> _Required work_
Transcribe the passage on sex differences in the microbiome word for word, starting at "Thus, males are" and continuing up to and including "females and males.".

> _Source passage_
****

Analysis of the sex-specific interactions of the microbiome is a growing branch of study in
health. A given foetus lives in a sterile environment during gestation and begins
accumulating its personal microbiota upon birth. From there, they rapidly spread and
diversify until it reaches an adult-like stable distribution, typically by the time an individual
turns three. In adults, the gut microbiome is relatively stable, with slight fluctuations
depending on daily nutritional intake and other personal differences. This persists until a
person reaches the advanced aging portion of their lives, where they begin to experience
depletion in their immune function along with physiological changes, which can alter their
microbiome. Hormones are an integral feature of health that can be greatly modulated by
microbiota, and they are tagged by these organisms as such to benefit in their control. Most
interestingly, the health of gut microbiota has been linked to various neurodegenerative
illnesses. Ranging from childhood-onset conditions like autism to adulthood conditions like
Multiple Sclerosis (MS) and later Alzheimer’s or Parkinson’s Disease. However, until
recently, sex-based differences were not greatly ventured into clinical studies. 2016
paper by Cox et al. found that males have a heightened susceptibility to pathogens such as
Campylobacter jejuni, the Hepatitis B virus and Mycobacterium tuberculosis. The shared
feature shared by all these organisms is the greater severity of the diseases they cause.
Thus, males are at a biological disadvantage in terms of their likelihood of contracting
serious illnesses. Our adaptive immune system is composed of immune cells which protect us
from infection by recognising unique markers on pathogens called antigens. These antigens
signal cells to produce the respective antibody that can be used to mark the microbe for
termination. This model is consistent for all humans; however, the level of immune function
can considerably vary between females and males.
Factors that influence infection control include the effects of sex-linked steroids and X-linked
immune genes. In direct contrast to males, the female antiviral response is ten times
more effective. In addition, their immune system possesses stronger cell-mediated antibodies
and innate responses. An X-linked gene mediates the function of the pattern recognition
receptor, TLR7, which may explain this disparity in immune function. It could further be
postulated that the dosage effects of X-chromosomes may also influence this. Possibly the
mere presence of a second TLR7 gene may be responsible for the heightened immune
function in females. As mentioned before, another facet that is being researched is the
association between gut microbiota and neurological disease. Gut microbiota regulates our
metabolism, which breaks down ingested materials to extract and expend energy. This
means that dysfunction of gut microbiota is a potential basis for obesity, which is attributed to
having a greater energy intake than expenditure. Furthermore, obesity has been linked to a
higher risk of neurological disease. Thus, there is an implicit connection to the metabolic
fluctuations caused by gut microbiota. In studies using mice, limiting caloric intake improved
the clinical outcomes models for Alzheimer’s and MS. The changes were more distinct
between the sexes, as female mice displayed greater sensitivity to the treatment than
males. Overall, diet can be a viable treatment to mitigate the effects of certain neurological
conditions.

****

> _Provided data_

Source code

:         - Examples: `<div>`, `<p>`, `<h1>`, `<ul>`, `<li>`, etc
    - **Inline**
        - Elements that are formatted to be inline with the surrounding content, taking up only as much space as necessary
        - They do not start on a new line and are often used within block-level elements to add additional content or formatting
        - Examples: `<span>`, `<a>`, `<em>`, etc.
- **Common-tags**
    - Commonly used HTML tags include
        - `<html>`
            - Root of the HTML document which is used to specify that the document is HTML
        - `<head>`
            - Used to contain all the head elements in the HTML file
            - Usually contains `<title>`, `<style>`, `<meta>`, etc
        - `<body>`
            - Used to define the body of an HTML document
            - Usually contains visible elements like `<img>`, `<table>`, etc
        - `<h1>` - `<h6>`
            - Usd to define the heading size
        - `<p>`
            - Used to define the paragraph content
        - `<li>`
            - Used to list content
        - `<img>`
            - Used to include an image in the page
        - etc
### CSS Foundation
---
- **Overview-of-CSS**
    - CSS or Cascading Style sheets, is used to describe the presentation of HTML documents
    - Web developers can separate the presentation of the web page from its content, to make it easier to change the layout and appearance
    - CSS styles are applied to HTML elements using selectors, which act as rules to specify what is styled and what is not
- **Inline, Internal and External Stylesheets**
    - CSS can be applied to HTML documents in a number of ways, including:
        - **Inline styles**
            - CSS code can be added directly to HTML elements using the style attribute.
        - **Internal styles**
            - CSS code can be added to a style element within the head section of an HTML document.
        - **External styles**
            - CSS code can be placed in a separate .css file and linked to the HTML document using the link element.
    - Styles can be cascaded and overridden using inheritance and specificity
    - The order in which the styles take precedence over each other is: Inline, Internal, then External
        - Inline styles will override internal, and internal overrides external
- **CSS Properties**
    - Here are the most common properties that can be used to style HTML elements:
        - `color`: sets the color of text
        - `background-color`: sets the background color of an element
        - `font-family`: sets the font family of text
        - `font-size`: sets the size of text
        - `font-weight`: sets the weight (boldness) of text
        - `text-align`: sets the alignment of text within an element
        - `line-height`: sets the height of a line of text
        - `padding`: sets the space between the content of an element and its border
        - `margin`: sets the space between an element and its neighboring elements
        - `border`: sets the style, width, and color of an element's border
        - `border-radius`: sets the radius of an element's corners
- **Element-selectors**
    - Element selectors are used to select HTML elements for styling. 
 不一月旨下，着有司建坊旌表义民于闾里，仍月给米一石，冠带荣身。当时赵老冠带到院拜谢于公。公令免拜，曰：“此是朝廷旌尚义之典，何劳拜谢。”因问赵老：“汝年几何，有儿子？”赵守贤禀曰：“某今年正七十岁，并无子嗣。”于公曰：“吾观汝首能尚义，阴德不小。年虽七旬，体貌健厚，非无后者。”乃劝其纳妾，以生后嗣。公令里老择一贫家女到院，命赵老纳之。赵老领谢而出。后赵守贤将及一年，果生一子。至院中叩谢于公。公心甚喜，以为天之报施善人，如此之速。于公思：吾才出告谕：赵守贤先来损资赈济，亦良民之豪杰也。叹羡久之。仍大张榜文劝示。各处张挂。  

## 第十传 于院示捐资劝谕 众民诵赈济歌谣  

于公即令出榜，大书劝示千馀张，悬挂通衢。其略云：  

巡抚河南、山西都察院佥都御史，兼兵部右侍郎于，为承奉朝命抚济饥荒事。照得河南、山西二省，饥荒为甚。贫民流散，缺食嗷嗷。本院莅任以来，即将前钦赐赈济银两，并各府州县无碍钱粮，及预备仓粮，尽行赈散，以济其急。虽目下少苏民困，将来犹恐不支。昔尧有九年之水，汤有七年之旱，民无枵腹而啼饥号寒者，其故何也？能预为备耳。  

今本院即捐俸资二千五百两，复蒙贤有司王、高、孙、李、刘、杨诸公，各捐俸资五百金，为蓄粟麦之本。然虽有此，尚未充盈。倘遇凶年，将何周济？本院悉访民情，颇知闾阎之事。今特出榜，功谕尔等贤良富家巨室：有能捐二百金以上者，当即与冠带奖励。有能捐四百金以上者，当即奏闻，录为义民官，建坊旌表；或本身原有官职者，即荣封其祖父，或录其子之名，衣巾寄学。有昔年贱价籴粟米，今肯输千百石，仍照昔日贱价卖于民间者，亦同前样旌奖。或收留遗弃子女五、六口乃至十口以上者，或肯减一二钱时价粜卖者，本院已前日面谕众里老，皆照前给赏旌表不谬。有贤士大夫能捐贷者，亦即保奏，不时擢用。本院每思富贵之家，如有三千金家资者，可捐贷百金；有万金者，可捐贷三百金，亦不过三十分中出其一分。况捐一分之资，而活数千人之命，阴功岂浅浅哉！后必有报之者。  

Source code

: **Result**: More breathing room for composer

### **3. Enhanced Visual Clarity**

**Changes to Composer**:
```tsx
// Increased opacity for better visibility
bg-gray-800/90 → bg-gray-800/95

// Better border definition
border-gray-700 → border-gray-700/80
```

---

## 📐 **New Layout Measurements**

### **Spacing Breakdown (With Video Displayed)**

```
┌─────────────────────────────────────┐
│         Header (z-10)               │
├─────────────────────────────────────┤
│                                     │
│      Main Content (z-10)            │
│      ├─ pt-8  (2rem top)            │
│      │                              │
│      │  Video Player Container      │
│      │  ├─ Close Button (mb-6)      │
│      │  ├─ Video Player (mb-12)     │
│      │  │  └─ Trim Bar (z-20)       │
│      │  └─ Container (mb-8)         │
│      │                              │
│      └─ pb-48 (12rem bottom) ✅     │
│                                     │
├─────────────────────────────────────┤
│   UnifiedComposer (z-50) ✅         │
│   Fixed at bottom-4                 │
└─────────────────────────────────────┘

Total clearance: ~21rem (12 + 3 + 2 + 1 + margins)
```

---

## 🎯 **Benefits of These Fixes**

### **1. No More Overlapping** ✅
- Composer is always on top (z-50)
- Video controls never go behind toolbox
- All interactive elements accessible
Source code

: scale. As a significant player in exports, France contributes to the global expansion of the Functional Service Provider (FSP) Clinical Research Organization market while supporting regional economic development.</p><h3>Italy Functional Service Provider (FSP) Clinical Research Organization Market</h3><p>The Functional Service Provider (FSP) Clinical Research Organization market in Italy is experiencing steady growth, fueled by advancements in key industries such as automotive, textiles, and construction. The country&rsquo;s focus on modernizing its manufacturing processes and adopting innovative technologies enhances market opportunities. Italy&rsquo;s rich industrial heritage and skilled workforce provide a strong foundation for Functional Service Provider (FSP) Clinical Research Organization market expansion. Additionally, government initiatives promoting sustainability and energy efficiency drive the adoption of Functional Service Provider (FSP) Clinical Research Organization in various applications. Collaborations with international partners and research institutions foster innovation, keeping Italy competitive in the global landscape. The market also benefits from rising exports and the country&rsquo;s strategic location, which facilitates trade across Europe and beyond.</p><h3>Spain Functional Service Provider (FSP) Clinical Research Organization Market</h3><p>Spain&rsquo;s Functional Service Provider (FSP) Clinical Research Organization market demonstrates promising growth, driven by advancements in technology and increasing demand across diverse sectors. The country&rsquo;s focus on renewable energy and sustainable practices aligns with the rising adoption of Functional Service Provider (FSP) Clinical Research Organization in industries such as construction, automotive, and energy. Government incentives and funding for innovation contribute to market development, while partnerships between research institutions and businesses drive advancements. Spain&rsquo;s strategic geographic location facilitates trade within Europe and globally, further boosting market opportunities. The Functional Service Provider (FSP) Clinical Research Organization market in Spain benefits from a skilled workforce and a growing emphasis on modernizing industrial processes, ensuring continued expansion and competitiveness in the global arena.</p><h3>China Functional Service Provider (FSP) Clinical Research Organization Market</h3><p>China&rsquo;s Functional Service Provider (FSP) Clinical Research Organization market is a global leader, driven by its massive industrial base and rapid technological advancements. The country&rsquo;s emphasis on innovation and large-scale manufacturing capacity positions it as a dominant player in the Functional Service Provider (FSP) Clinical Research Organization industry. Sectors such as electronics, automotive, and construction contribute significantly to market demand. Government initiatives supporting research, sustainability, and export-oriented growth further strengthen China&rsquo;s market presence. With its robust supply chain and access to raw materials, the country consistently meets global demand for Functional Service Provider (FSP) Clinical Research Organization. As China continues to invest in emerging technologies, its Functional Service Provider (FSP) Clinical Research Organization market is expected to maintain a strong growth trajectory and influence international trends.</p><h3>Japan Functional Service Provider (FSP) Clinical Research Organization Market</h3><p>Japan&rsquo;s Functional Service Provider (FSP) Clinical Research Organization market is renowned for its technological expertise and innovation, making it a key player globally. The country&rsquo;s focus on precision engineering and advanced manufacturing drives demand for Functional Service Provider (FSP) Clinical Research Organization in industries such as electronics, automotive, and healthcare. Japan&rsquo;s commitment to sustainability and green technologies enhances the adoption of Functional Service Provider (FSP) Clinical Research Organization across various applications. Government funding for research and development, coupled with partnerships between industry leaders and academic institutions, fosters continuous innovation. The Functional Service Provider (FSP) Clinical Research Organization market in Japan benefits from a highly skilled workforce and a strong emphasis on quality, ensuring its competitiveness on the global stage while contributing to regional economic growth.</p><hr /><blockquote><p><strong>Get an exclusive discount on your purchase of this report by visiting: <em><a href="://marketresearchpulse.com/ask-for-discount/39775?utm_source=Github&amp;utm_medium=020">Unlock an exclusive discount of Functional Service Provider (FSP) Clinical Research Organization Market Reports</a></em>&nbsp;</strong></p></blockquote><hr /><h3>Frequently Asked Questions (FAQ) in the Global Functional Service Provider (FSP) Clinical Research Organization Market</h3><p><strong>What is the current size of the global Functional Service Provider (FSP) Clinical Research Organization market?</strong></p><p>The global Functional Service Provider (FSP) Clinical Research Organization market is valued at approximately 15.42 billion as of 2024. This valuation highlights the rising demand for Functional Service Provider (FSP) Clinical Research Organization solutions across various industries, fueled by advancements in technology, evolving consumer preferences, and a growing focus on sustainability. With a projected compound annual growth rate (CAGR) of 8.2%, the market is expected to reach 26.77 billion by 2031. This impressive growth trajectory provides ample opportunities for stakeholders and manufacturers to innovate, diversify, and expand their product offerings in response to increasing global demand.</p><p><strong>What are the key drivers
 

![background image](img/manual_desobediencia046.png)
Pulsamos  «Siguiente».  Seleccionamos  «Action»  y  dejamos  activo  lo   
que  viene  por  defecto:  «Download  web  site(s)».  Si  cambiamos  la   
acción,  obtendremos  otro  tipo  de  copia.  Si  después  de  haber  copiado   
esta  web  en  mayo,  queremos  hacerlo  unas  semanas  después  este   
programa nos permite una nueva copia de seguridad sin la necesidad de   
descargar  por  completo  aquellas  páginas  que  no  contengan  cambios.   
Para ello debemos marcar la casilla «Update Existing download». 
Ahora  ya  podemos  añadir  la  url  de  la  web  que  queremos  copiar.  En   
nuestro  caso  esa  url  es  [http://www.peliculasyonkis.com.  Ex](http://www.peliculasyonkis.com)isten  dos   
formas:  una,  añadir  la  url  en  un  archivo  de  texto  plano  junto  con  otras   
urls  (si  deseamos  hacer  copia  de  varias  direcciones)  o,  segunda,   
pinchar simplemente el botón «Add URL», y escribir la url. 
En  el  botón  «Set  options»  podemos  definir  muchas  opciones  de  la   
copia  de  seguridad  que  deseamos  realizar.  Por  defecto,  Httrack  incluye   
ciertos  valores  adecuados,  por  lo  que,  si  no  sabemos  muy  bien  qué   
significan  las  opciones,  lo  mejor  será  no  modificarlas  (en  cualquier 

****

> _Answer to the problem_
Thus, males are at a biological disadvantage in terms of their likelihood of contracting
serious illnesses. Our adaptive immune system is composed of immune cells which protect us
from infection by recognising unique markers on pathogens called antigens. These antigens
signal cells to produce the respective antibody that can be used to mark the microbe for
termination. This model is consistent for all humans; however, the level of immune function
can considerably vary between females and males.